I switched away from (neo)mutt as my primary mailer a little while
ago, but before I did, I was using netsurf-gtk as a viewer for HTML
mails in mutt. It was not configured as my default browser elsewhere,
so viewing HTML mails from mutt (and spawning netsurf-gtk) did not
interfere with any existing browser sessions I had.
I might set this up for my current mailer (aerc) at some point. I also
want to look into wrapping it in "unshare" or similar, in order to
disable network access (so HTML emails cannot "phone home")
I do that with lynx -localhost. One consequence is regular
communications (sometimes by email!) from some banks etc,
complaining that you don't open their emails. Some are so
stupid as to offer no way of denying that fact electronically.
You may also get unsubscribed from email circulars that you
subscribed to.
On Mon, Feb 17, 2025 at 09:40:31 -0600, David Wright wrote:
I do that with lynx -localhost. One consequence is regular
communications (sometimes by email!) from some banks etc,
complaining that you don't open their emails. Some are so
stupid as to offer no way of denying that fact electronically.

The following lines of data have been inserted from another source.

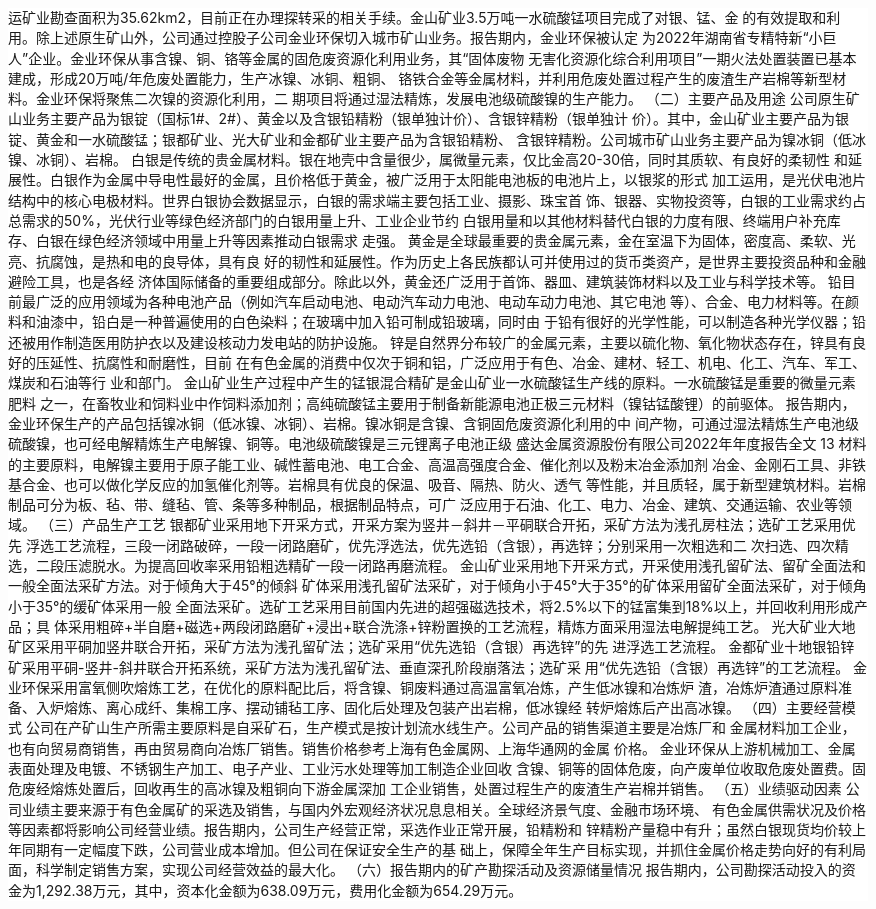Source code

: 运矿业勘查面积为35.62km2，目前正在办理探转采的相关手续。金山矿业3.5万吨一水硫酸锰项目完成了对银、锰、金
的有效提取和利用。除上述原生矿山外，公司通过控股子公司金业环保切入城市矿山业务。报告期内，金业环保被认定
为2022年湖南省专精特新“小巨人”企业。金业环保从事含镍、铜、铬等金属的固危废资源化利用业务，其“固体废物
无害化资源化综合利用项目”一期火法处置装置已基本建成，形成20万吨/年危废处置能力，生产冰镍、冰铜、粗铜、
铬铁合金等金属材料，并利用危废处置过程产生的废渣生产岩棉等新型材料。金业环保将聚焦二次镍的资源化利用，二
期项目将通过湿法精炼，发展电池级硫酸镍的生产能力。
（二）主要产品及用途
公司原生矿山业务主要产品为银锭（国标1#、2#）、黄金以及含银铅精粉（银单独计价）、含银锌精粉（银单独计
价）。其中，金山矿业主要产品为银锭、黄金和一水硫酸锰；银都矿业、光大矿业和金都矿业主要产品为含银铅精粉、
含银锌精粉。公司城市矿山业务主要产品为镍冰铜（低冰镍、冰铜）、岩棉。
白银是传统的贵金属材料。银在地壳中含量很少，属微量元素，仅比金高20-30倍，同时其质软、有良好的柔韧性
和延展性。白银作为金属中导电性最好的金属，且价格低于黄金，被广泛用于太阳能电池板的电池片上，以银浆的形式
加工运用，是光伏电池片结构中的核心电极材料。世界白银协会数据显示，白银的需求端主要包括工业、摄影、珠宝首
饰、银器、实物投资等，白银的工业需求约占总需求的50%，光伏行业等绿色经济部门的白银用量上升、工业企业节约
白银用量和以其他材料替代白银的力度有限、终端用户补充库存、白银在绿色经济领域中用量上升等因素推动白银需求
走强。
黄金是全球最重要的贵金属元素，金在室温下为固体，密度高、柔软、光亮、抗腐蚀，是热和电的良导体，具有良
好的韧性和延展性。作为历史上各民族都认可并使用过的货币类资产，是世界主要投资品种和金融避险工具，也是各经
济体国际储备的重要组成部分。除此以外，黄金还广泛用于首饰、器皿、建筑装饰材料以及工业与科学技术等。
铅目前最广泛的应用领域为各种电池产品（例如汽车启动电池、电动汽车动力电池、电动车动力电池、其它电池
等）、合金、电力材料等。在颜料和油漆中，铅白是一种普遍使用的白色染料；在玻璃中加入铅可制成铅玻璃，同时由
于铅有很好的光学性能，可以制造各种光学仪器；铅还被用作制造医用防护衣以及建设核动力发电站的防护设施。
锌是自然界分布较广的金属元素，主要以硫化物、氧化物状态存在，锌具有良好的压延性、抗腐性和耐磨性，目前
在有色金属的消费中仅次于铜和铝，广泛应用于有色、冶金、建材、轻工、机电、化工、汽车、军工、煤炭和石油等行
业和部门。
金山矿业生产过程中产生的锰银混合精矿是金山矿业一水硫酸锰生产线的原料。一水硫酸锰是重要的微量元素肥料
之一，在畜牧业和饲料业中作饲料添加剂；高纯硫酸锰主要用于制备新能源电池正极三元材料（镍钴锰酸锂）的前驱体。
报告期内，金业环保生产的产品包括镍冰铜（低冰镍、冰铜）、岩棉。镍冰铜是含镍、含铜固危废资源化利用的中
间产物，可通过湿法精炼生产电池级硫酸镍，也可经电解精炼生产电解镍、铜等。电池级硫酸镍是三元锂离子电池正级
盛达金属资源股份有限公司2022年年度报告全文
13
材料的主要原料，电解镍主要用于原子能工业、碱性蓄电池、电工合金、高温高强度合金、催化剂以及粉末冶金添加剂
冶金、金刚石工具、非铁基合金、也可以做化学反应的加氢催化剂等。岩棉具有优良的保温、吸音、隔热、防火、透气
等性能，并且质轻，属于新型建筑材料。岩棉制品可分为板、毡、带、缝毡、管、条等多种制品，根据制品特点，可广
泛应用于石油、化工、电力、冶金、建筑、交通运输、农业等领域。
（三）产品生产工艺
银都矿业采用地下开采方式，开采方案为竖井－斜井－平硐联合开拓，采矿方法为浅孔房柱法；选矿工艺采用优先
浮选工艺流程，三段一闭路破碎，一段一闭路磨矿，优先浮选法，优先选铅（含银），再选锌；分别采用一次粗选和二
次扫选、四次精选，二段压滤脱水。为提高回收率采用铅粗选精矿一段一闭路再磨流程。
金山矿业采用地下开采方式，开采使用浅孔留矿法、留矿全面法和一般全面法采矿方法。对于倾角大于45°的倾斜
矿体采用浅孔留矿法采矿，对于倾角小于45°大于35°的矿体采用留矿全面法采矿，对于倾角小于35°的缓矿体采用一般
全面法采矿。选矿工艺采用目前国内先进的超强磁选技术，将2.5%以下的锰富集到18%以上，并回收利用形成产品；具
体采用粗碎+半自磨+磁选+两段闭路磨矿+浸出+联合洗涤+锌粉置换的工艺流程，精炼方面采用湿法电解提纯工艺。
光大矿业大地矿区采用平硐加竖井联合开拓，采矿方法为浅孔留矿法；选矿采用“优先选铅（含银）再选锌”的先
进浮选工艺流程。
金都矿业十地银铅锌矿采用平硐-竖井-斜井联合开拓系统，采矿方法为浅孔留矿法、垂直深孔阶段崩落法；选矿采
用“优先选铅（含银）再选锌”的工艺流程。
金业环保采用富氧侧吹熔炼工艺，在优化的原料配比后，将含镍、铜废料通过高温富氧冶炼，产生低冰镍和冶炼炉
渣，冶炼炉渣通过原料准备、入炉熔炼、离心成纤、集棉工序、摆动铺毡工序、固化后处理及包装产出岩棉，低冰镍经
转炉熔炼后产出高冰镍。
（四）主要经营模式
公司在产矿山生产所需主要原料是自采矿石，生产模式是按计划流水线生产。公司产品的销售渠道主要是冶炼厂和
金属材料加工企业，也有向贸易商销售，再由贸易商向冶炼厂销售。销售价格参考上海有色金属网、上海华通网的金属
价格。
金业环保从上游机械加工、金属表面处理及电镀、不锈钢生产加工、电子产业、工业污水处理等加工制造企业回收
含镍、铜等的固体危废，向产废单位收取危废处置费。固危废经熔炼处置后，回收再生的高冰镍及粗铜向下游金属深加
工企业销售，处置过程生产的废渣生产岩棉并销售。
（五）业绩驱动因素
公司业绩主要来源于有色金属矿的采选及销售，与国内外宏观经济状况息息相关。全球经济景气度、金融市场环境、
有色金属供需状况及价格等因素都将影响公司经营业绩。报告期内，公司生产经营正常，采选作业正常开展，铅精粉和
锌精粉产量稳中有升；虽然白银现货均价较上年同期有一定幅度下跌，公司营业成本增加。但公司在保证安全生产的基
础上，保障全年生产目标实现，并抓住金属价格走势向好的有利局面，科学制定销售方案，实现公司经营效益的最大化。
（六）报告期内的矿产勘探活动及资源储量情况
报告期内，公司勘探活动投入的资金为1,292.38万元，其中，资本化金额为638.09万元，费用化金额为654.29万元。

You may also get unsubscribed from email circulars that you
subscribed to.
Yes. I ran into this issue myself, with a mailing list that I had
subscribed to. That list is run by Mailchimp, and they send multipart HTML/text messages, with tracking image URLs in the HTML part. If
you only read the text part, they never receive their tracking info,
and after some unspecified time period, they conclude that you aren't
reading their messages. Then they silently unsubscribe you *AND*
blacklist your email address so that you can't re-subscribe after you
figure out what the problem is.
So, now that I've re-subscribed under a new email address, I make an
effort to copy the HTML part back to my desktop PC and open it in a
web browser, to make sure they know I'm reading it. Pain in the ass,
is what it is.
On 2/17/25 9:58 AM, Greg Wooledge wrote:
On Mon, Feb 17, 2025 at 09:40:31 -0600, David Wright wrote:
I do that with lynx -localhost. One consequence is regular communications (sometimes by email!) from some banks etc,
complaining that you don't open their emails. Some are so
stupid as to offer no way of denying that fact electronically.
You may also get unsubscribed from email circulars that you
subscribed to.
Yes. I ran into this issue myself, with a mailing list that I had subscribed to. That list is run by Mailchimp, and they send multipart HTML/text messages, with tracking image URLs in the HTML part. If
you only read the text part, they never receive their tracking info,
and after some unspecified time period, they conclude that you aren't reading their messages. Then they silently unsubscribe you *AND*
blacklist your email address so that you can't re-subscribe after you figure out what the problem is.
So, now that I've re-subscribed under a new email address, I make an
effort to copy the HTML part back to my desktop PC and open it in a
web browser, to make sure they know I'm reading it. Pain in the ass,
is what it is.
Did you tell the "offending" originator of the problem?
Since the originator is in business to make money tell them they are wasting bandwidth {i.e. *DOLLARS* spent} and annoying potential customers {i.e. unrealized *DOLLARS* due to lost sales}.